# WORK TASK
Take every line from the data that has the word "const" in it.

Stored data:
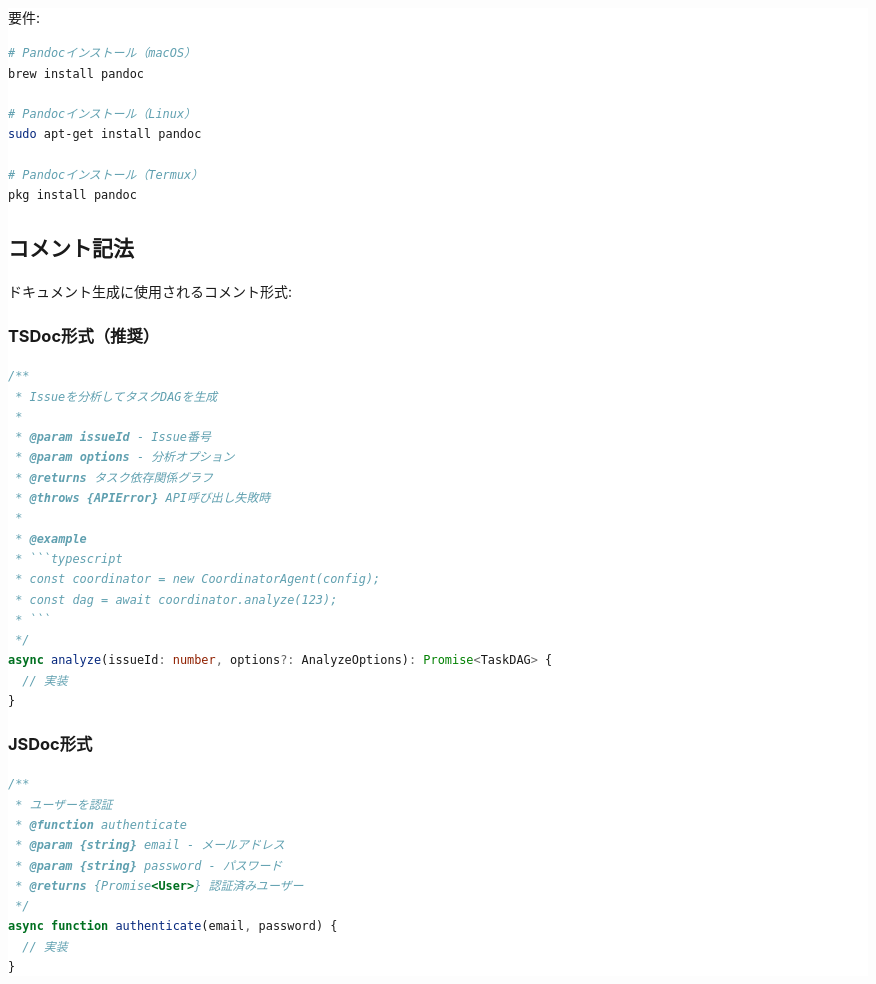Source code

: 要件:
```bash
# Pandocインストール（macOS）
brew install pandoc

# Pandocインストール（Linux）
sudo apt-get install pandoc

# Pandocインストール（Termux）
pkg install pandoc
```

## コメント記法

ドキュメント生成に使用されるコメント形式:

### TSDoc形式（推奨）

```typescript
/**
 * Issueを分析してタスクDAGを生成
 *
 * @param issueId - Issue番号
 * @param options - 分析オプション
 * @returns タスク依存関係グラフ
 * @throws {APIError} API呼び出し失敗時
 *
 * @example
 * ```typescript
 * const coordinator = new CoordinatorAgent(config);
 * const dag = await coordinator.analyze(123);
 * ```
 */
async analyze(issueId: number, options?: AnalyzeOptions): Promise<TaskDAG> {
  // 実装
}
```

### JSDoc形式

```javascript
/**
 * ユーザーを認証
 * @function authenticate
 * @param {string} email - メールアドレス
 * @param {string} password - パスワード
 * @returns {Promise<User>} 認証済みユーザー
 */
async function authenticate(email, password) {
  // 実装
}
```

--

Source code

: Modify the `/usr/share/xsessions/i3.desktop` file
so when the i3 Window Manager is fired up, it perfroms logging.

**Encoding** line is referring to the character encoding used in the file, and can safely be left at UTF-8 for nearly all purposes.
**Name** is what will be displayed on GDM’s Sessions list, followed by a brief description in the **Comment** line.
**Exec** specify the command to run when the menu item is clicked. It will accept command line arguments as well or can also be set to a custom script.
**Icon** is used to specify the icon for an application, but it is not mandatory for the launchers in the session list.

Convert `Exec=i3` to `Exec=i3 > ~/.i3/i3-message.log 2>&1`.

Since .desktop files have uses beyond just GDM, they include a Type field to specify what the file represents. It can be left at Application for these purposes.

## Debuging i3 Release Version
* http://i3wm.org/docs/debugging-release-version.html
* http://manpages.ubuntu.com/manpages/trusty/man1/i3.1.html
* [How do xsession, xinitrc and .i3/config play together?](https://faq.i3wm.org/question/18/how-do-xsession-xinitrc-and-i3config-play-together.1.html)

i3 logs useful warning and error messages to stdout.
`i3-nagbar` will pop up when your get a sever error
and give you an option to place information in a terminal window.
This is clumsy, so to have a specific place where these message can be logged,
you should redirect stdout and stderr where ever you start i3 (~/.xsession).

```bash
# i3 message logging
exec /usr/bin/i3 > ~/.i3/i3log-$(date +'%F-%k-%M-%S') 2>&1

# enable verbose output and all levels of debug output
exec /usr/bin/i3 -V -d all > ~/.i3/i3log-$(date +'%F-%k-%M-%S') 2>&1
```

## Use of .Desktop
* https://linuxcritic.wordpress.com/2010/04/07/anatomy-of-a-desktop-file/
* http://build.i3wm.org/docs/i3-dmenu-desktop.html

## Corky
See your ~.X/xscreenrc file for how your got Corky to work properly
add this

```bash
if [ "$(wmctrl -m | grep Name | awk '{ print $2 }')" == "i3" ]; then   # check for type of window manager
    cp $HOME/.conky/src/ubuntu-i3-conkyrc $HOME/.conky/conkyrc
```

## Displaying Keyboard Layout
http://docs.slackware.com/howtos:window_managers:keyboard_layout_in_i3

# EXPECTED OUTPUT
 * const coordinator = new CoordinatorAgent(config);
 * const dag = await coordinator.analyze(123);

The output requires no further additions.